Seorang pejabat di Kementerian Pertanian di Gaza, Adham Al-Basyouni, mengungkapkan, produksi kurma tahun ini diperkirakan turun, dari 16 ribu ton menjadi 10 ribu ton. Hal itu karena musim semi yang sangat dingin dan basah.
“Kami memiliki cuaca seperti musim dingin. Kami mengalami perubahan iklim yang memengaruhi vitalitas serbuk sari dan bunga, serta sangat merusak penyerbukan,” ucapnya, dilaporkan laman Middle East Monitor, Rabu (9/11/2022).
Uday Manna, seorang petani di Deir El-Balah, sebuah kota di Jalur Gaza tengah, sangat menyesalkan anjloknya produksi kurma. “Seluruh musim kurma rusak. Setiap tahun, kami mengirim kurma ke Tepi Barat. Tahun ini, Deir El-Balah tidak mendapatkan cukup kurma untuk Deir El-Balah sendiri,” ucapnya.
Cuaca buruk juga memengaruhi kualitas kurma. Padahal, komoditas itu turut digunakan oleh pelaku usaha untuk membuat berbagai macam manisan dan kue-kue lokal tradisional. “Saya menunggu musim (kurma) untuk mencari nafkah. Musim tahun ini kecil dan tidak bagus,” kata Zahwa Abu Qassem, warga Gaza yang telah puluhan tahun melakoni usaha pembuatan pasta kurma.
Adham Al-Basyouni mengatakan, pihak berwenang di Gaza sedang mengerjakan sistem baru yang canggih guna membantu para petani mengatasi dampak perubahan iklim. Hal itu diharapkan bisa menjaga produksi tetap berjalan dan memenuhi kebutuhan populasi Gaza yang berkembang pesat.

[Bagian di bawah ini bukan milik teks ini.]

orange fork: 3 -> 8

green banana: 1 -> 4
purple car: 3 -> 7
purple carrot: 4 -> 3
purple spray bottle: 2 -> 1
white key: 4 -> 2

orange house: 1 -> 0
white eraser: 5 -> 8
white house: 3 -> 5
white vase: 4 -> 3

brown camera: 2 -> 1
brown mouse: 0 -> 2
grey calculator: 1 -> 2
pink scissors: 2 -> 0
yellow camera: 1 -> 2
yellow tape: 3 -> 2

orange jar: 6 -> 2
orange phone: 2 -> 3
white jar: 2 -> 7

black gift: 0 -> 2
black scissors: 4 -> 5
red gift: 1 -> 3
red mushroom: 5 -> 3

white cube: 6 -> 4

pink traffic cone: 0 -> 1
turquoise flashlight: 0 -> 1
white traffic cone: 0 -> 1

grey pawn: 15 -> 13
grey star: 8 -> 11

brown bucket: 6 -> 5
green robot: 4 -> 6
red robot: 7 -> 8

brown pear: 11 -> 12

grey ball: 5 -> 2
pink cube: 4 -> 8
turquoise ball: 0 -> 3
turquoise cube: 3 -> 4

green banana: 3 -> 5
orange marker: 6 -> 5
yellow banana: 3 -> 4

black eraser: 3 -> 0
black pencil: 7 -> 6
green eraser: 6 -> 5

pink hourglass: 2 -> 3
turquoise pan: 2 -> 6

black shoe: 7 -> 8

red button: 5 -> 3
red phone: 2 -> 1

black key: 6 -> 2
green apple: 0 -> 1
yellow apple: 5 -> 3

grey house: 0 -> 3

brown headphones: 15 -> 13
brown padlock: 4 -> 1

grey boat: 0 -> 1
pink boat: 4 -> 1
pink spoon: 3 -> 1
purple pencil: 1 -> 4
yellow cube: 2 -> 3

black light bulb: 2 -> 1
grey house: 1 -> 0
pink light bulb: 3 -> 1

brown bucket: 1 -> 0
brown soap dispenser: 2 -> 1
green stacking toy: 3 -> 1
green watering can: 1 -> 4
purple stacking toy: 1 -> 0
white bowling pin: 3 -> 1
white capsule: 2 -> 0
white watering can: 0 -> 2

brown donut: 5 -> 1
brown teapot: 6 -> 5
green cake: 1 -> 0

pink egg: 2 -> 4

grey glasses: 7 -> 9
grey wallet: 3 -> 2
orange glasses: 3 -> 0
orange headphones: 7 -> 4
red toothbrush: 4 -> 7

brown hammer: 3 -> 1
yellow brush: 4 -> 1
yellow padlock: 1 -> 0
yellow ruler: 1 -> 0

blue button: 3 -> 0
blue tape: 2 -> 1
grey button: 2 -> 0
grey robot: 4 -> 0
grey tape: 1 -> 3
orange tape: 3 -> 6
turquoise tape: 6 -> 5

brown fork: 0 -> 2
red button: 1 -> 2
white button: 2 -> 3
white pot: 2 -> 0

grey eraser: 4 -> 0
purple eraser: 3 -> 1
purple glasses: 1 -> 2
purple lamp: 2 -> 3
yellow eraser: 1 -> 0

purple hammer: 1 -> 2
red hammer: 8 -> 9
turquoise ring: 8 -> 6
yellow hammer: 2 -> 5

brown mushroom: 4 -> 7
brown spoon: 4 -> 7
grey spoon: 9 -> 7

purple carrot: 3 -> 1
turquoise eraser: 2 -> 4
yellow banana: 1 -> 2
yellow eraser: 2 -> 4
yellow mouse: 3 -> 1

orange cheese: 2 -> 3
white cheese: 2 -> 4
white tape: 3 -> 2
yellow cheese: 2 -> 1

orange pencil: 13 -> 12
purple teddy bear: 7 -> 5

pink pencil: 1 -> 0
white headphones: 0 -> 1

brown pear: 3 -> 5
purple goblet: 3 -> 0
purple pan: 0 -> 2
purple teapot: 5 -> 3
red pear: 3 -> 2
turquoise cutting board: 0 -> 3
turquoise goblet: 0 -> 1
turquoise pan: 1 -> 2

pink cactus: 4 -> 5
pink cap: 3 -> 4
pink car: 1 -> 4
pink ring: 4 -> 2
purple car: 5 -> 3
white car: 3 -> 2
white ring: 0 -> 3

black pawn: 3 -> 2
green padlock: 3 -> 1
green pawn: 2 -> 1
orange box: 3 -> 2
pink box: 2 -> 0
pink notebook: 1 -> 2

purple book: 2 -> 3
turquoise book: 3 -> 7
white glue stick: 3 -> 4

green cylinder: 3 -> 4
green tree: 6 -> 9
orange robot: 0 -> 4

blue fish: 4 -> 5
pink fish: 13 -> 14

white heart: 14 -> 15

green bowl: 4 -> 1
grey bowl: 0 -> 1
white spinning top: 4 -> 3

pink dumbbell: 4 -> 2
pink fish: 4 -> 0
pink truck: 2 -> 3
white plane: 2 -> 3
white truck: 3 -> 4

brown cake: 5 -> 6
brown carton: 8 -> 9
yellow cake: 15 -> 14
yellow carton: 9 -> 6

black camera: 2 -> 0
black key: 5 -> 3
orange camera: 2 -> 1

Jalur Gaza diketahui berada di bawah blokade Israel dan Mesir. Wilayah itu memiliki akses yang sangat terbatas ke pasar luar untuk hasil pertaniannya. Meski sangat sulit untuk mengidentifikasi bagaimana perubahan iklim memengaruhi peristiwa cuaca individu, para ilmuwan semakin yakin berujar bahwa hal semacam itu terjadi karena meningkatnya suhu global rata-rata.
Laporan yang disusun oleh The Cyprus Institute memperkirakan, wilayah Mediterania Timur dan Timur Tengah akan mengalami kenaikan suhu hampir dua kali lebih cepat dari rata-rata global. Dengan pemanasan keseluruhan hingga 5 derajat Celcius atau lebih pada akhir abad ini. Laporan itu akan dipresentasikan di United Nations Climate Change Conference (COP27) yang kini sedang berlangsung di Mesir.